### WORK INSTRUCTION
Top to bottom, give the entries again exactly as written.
++++ GIVEN DATA ++++
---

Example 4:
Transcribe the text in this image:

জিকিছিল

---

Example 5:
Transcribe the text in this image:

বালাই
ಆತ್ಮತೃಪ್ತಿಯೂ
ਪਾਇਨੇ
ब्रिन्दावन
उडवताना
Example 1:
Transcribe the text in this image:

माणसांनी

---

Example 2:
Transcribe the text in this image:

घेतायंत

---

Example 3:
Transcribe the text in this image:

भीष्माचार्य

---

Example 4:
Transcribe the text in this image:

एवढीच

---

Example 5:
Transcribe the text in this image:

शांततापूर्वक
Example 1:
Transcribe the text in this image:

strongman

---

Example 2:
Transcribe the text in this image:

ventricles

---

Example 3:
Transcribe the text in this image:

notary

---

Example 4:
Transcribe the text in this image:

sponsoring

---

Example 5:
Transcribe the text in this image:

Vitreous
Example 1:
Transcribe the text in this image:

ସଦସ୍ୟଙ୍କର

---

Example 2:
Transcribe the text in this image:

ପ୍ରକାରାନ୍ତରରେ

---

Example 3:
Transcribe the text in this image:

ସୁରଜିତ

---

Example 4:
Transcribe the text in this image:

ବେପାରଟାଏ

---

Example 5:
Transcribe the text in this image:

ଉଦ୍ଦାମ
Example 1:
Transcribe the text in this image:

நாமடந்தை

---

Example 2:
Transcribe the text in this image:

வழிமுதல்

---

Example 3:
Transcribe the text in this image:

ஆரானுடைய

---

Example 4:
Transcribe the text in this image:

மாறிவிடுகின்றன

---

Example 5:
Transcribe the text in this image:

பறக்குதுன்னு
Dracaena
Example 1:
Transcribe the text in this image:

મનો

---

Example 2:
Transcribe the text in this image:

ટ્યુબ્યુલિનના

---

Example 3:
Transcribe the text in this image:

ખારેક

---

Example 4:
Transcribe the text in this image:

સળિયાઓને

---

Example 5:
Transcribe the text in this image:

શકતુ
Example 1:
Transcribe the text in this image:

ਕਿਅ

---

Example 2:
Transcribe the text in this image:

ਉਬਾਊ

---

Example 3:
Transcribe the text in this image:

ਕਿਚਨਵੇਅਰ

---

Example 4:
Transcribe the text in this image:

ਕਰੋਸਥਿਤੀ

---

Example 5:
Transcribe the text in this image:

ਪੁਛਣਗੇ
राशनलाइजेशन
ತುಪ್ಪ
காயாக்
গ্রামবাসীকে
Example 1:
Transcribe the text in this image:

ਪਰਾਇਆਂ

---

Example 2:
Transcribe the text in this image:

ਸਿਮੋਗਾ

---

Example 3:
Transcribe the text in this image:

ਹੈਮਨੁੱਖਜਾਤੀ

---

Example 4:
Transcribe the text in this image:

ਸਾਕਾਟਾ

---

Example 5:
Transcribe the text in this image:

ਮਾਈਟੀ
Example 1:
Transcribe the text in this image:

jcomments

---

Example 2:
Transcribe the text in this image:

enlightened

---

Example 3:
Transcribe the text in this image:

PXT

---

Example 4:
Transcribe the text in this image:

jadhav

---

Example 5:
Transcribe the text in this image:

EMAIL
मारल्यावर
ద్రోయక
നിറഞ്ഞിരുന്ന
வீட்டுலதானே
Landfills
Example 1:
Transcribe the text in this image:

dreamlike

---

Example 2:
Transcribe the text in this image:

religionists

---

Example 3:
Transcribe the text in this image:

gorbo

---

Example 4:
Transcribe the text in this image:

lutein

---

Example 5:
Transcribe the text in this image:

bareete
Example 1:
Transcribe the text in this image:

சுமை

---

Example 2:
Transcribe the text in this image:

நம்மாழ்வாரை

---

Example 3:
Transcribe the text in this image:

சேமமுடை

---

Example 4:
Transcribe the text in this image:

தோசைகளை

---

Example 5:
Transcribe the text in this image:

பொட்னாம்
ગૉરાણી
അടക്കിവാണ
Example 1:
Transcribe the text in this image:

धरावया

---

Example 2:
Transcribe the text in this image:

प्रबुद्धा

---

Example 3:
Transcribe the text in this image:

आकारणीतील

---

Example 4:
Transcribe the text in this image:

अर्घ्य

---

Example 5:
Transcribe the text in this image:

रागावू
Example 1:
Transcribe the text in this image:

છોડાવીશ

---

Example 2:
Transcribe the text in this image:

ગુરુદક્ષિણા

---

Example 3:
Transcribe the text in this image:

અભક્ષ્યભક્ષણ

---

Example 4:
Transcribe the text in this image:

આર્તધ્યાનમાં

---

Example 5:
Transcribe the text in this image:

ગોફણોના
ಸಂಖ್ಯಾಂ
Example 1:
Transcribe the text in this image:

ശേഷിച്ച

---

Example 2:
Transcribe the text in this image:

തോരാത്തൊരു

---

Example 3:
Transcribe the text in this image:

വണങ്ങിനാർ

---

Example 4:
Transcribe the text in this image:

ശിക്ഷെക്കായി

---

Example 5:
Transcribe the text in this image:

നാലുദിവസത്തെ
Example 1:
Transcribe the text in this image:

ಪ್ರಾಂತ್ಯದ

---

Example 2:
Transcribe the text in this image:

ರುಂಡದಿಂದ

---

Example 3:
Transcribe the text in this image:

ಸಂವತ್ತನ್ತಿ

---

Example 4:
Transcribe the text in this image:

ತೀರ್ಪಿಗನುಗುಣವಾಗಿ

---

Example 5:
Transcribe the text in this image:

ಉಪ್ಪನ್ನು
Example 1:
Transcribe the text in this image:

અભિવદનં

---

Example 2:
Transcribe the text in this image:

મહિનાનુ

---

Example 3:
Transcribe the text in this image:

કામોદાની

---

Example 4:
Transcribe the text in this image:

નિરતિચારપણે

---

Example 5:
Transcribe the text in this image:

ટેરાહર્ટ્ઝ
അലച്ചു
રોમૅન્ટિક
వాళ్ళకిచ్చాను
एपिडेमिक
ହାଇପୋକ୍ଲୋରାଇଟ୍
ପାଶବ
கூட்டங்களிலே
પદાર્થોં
++++
### WRITTEN REPLY
---

Example 4:
Transcribe the text in this image:

জিকিছিল

---

Example 5:
Transcribe the text in this image:

বালাই
ಆತ್ಮತೃಪ್ತಿಯೂ
ਪਾਇਨੇ
ब्रिन्दावन
उडवताना
Example 1:
Transcribe the text in this image:

माणसांनी

---

Example 2:
Transcribe the text in this image:

घेतायंत

---

Example 3:
Transcribe the text in this image:

भीष्माचार्य

---

Example 4:
Transcribe the text in this image:

एवढीच

---

Example 5:
Transcribe the text in this image:

शांततापूर्वक
Example 1:
Transcribe the text in this image:

strongman

---

Example 2:
Transcribe the text in this image:

ventricles

---

Example 3:
Transcribe the text in this image:

notary

---

Example 4:
Transcribe the text in this image:

sponsoring

---

Example 5:
Transcribe the text in this image:

Vitreous
Example 1:
Transcribe the text in this image:

ସଦସ୍ୟଙ୍କର

---

Example 2:
Transcribe the text in this image:

ପ୍ରକାରାନ୍ତରରେ

---

Example 3:
Transcribe the text in this image:

ସୁରଜିତ

---

Example 4:
Transcribe the text in this image:

ବେପାରଟାଏ

---

Example 5:
Transcribe the text in this image:

ଉଦ୍ଦାମ
Example 1:
Transcribe the text in this image:

நாமடந்தை

---

Example 2:
Transcribe the text in this image:

வழிமுதல்

---

Example 3:
Transcribe the text in this image:

ஆரானுடைய

---

Example 4:
Transcribe the text in this image:

மாறிவிடுகின்றன

---

Example 5:
Transcribe the text in this image:

பறக்குதுன்னு
Dracaena
Example 1:
Transcribe the text in this image:

મનો

---

Example 2:
Transcribe the text in this image:

ટ્યુબ્યુલિનના

---

Example 3:
Transcribe the text in this image:

ખારેક

---

Example 4:
Transcribe the text in this image:

સળિયાઓને

---

Example 5:
Transcribe the text in this image:

શકતુ
Example 1:
Transcribe the text in this image:

ਕਿਅ

---

Example 2:
Transcribe the text in this image:

ਉਬਾਊ

---

Example 3:
Transcribe the text in this image:

ਕਿਚਨਵੇਅਰ

---

Example 4:
Transcribe the text in this image:

ਕਰੋਸਥਿਤੀ

---

Example 5:
Transcribe the text in this image:

ਪੁਛਣਗੇ
राशनलाइजेशन
ತುಪ್ಪ
காயாக்
গ্রামবাসীকে
Example 1:
Transcribe the text in this image:

ਪਰਾਇਆਂ

---

Example 2:
Transcribe the text in this image:

ਸਿਮੋਗਾ

---

Example 3:
Transcribe the text in this image:

ਹੈਮਨੁੱਖਜਾਤੀ

---

Example 4:
Transcribe the text in this image:

ਸਾਕਾਟਾ

---

Example 5:
Transcribe the text in this image:

ਮਾਈਟੀ
Example 1:
Transcribe the text in this image:

jcomments

---

Example 2:
Transcribe the text in this image:

enlightened

---

Example 3:
Transcribe the text in this image:

PXT

---

Example 4:
Transcribe the text in this image:

jadhav

---

Example 5:
Transcribe the text in this image:

EMAIL
मारल्यावर
ద్రోయక
നിറഞ്ഞിരുന്ന
வீட்டுலதானே
Landfills
Example 1:
Transcribe the text in this image:

dreamlike

---

Example 2:
Transcribe the text in this image:

religionists

---

Example 3:
Transcribe the text in this image:

gorbo

---

Example 4:
Transcribe the text in this image:

lutein

---

Example 5:
Transcribe the text in this image:

bareete
Example 1:
Transcribe the text in this image:

சுமை

---

Example 2:
Transcribe the text in this image:

நம்மாழ்வாரை

---

Example 3:
Transcribe the text in this image:

சேமமுடை

---

Example 4:
Transcribe the text in this image:

தோசைகளை

---

Example 5:
Transcribe the text in this image:

பொட்னாம்
ગૉરાણી
അടക്കിവാണ
Example 1:
Transcribe the text in this image:

धरावया

---

Example 2:
Transcribe the text in this image:

प्रबुद्धा

---

Example 3:
Transcribe the text in this image:

आकारणीतील

---

Example 4:
Transcribe the text in this image:

अर्घ्य

---

Example 5:
Transcribe the text in this image:

रागावू
Example 1:
Transcribe the text in this image:

છોડાવીશ

---

Example 2:
Transcribe the text in this image:

ગુરુદક્ષિણા

---

Example 3:
Transcribe the text in this image:

અભક્ષ્યભક્ષણ

---

Example 4:
Transcribe the text in this image:

આર્તધ્યાનમાં

---

Example 5:
Transcribe the text in this image:

ગોફણોના
ಸಂಖ್ಯಾಂ
Example 1:
Transcribe the text in this image:

ശേഷിച്ച

---

Example 2:
Transcribe the text in this image:

തോരാത്തൊരു

---

Example 3:
Transcribe the text in this image:

വണങ്ങിനാർ

---

Example 4:
Transcribe the text in this image:

ശിക്ഷെക്കായി

---

Example 5:
Transcribe the text in this image:

നാലുദിവസത്തെ
Example 1:
Transcribe the text in this image:

ಪ್ರಾಂತ್ಯದ

---

Example 2:
Transcribe the text in this image:

ರುಂಡದಿಂದ

---

Example 3:
Transcribe the text in this image:

ಸಂವತ್ತನ್ತಿ

---

Example 4:
Transcribe the text in this image:

ತೀರ್ಪಿಗನುಗುಣವಾಗಿ

---

Example 5:
Transcribe the text in this image:

ಉಪ್ಪನ್ನು
Example 1:
Transcribe the text in this image:

અભિવદનં

---

Example 2:
Transcribe the text in this image:

મહિનાનુ

---

Example 3:
Transcribe the text in this image:

કામોદાની

---

Example 4:
Transcribe the text in this image:

નિરતિચારપણે

---

Example 5:
Transcribe the text in this image:

ટેરાહર્ટ્ઝ
അലച്ചു
રોમૅન્ટિક
వాళ్ళకిచ్చాను
एपिडेमिक
ହାଇପୋକ୍ଲୋରାଇଟ୍
ପାଶବ
கூட்டங்களிலே
પદાર્થોં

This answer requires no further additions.